Je dois avouer que je suis resté perplexe devant les vitraux de l'église romane. Certes ils sont contemporains, mais il y a parfois des concepts artistiques qui dépassent ma compréhension. Ils sont d'Aurélie Nemours (1910 - 2005). Ancienne élève de l'Ecole du Louvre, l'artiste est peintre et poète. Elle est classifiée dans le genre "abstrait".
Je me dois de vous commenter la photo car elle ne rend pas la réalité. En fait les vitaux sont rouges et parcourus de lignes. Ce ne sont pas les murs qui sont rouges mais bien les vitraux.
Sous l'église actuelle on aperçoit des vestiges plus anciens.
Dans un des bâtiments annexes transformé en sorte de musée de la vie d'antan, une chambre type a été reconstituée.

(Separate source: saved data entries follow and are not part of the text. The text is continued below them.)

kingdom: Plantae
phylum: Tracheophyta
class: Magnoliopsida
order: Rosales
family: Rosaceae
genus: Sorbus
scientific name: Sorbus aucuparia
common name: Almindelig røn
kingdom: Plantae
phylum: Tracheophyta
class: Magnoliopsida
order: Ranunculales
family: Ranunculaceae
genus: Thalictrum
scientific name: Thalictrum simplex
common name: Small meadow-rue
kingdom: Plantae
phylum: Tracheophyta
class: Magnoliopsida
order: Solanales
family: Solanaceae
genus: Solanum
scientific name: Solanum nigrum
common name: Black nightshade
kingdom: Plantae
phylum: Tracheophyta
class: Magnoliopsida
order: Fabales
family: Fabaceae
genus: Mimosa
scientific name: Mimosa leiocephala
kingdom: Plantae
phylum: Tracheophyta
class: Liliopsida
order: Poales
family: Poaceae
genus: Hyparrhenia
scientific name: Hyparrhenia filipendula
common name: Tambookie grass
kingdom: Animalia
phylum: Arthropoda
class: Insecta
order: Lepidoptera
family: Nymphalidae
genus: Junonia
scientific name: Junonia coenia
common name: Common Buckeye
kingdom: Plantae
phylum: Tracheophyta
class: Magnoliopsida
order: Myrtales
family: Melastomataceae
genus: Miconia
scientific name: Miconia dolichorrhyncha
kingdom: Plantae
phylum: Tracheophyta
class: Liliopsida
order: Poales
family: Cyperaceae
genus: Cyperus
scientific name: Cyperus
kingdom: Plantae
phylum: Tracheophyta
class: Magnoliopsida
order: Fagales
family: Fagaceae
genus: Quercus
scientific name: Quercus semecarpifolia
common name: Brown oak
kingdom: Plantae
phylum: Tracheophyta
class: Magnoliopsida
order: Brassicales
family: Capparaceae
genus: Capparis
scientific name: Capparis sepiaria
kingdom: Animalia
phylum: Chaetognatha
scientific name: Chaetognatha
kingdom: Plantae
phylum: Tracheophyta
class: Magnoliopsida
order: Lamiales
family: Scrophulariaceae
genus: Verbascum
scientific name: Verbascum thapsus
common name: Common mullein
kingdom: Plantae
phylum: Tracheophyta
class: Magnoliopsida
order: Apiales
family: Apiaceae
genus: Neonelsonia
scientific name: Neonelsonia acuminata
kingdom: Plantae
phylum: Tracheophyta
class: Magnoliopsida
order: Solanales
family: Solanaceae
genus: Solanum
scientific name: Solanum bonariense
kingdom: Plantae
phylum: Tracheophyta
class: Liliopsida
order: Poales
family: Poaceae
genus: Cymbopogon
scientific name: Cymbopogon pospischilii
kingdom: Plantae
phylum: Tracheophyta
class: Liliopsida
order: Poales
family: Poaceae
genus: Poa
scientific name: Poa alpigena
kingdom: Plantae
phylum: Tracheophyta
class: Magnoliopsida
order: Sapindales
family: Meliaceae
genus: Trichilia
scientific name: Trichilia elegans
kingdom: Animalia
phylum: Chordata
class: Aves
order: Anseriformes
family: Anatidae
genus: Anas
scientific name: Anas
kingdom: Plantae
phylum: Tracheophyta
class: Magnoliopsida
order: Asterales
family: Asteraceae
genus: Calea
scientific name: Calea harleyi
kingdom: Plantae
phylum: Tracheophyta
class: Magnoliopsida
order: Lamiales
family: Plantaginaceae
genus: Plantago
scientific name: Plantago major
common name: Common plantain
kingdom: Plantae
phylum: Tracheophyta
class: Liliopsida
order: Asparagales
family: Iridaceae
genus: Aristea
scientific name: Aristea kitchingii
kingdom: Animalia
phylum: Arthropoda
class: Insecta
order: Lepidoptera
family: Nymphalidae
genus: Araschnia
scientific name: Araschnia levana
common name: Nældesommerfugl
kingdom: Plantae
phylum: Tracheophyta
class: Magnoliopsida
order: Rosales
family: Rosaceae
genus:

Dans l'espace jardin, on trouve un jardin médiéval, un jardin de simples et de plantes villageoises, un jardin des senteurs, un jardin de la noria, un jardin du chêne blanc et un jardin des temps modernes. L'ensemble représente plus de deux mille cinq cents espèces.
Nous contournons Manosque, ville natale de Jean Giono, traversons la Durance et son canal pour rallier Gréoux-les-Bains. C'est ici que Jean Giono , qui considérait Gréoux comme étant l'oasis romantique du Verdon, venait soigner sa goutte en été.
Commentaire de Chamousette: Attention. J'entends d'ici les esprits taquins faire le rapprochement entre la goutte de monsieur Giono et les grincements dans mes articulations! De toute manière, je n'ai pas été conçue pour les cures thermales.
Notre hôtel à l'architecture contemporaine et aux lignes basses se situe à portée de marche du centre-ville, mais néanmoins dans une zone résidentielle. La végétation fait le reste pour offrir un cadre sympathique et surtout très calme. Ici, nous sommes dans le pays des curistes, et les hôtels proposent des studios plus que de simples chambres.
Après avoir mis la voiture en biberonnage, nous finirons cette journée épuisante par quelques brasses revigorantes.
Commentaire de Chamousette: Puisque nous sommes sur les terres de Jean Giono, permettez-moi de reprendre une de ses nombreuses citations : "La jeunesse n'habite pas les muscles: elle habite l'âme"! (Triomphe de la vie 1941). Ce message, comprendra qui veut, est destiné à celles et ceux qui pensent qu'il faut être physiologiquement jeune pour en avoir le comportement, les envies et l'attitude. Moi, Chamousette, née en 1949, je vous prouve que cet homme avait tout compris. Vous me pardonnerez de faire cette comparaison entre les êtres humains et les voitures!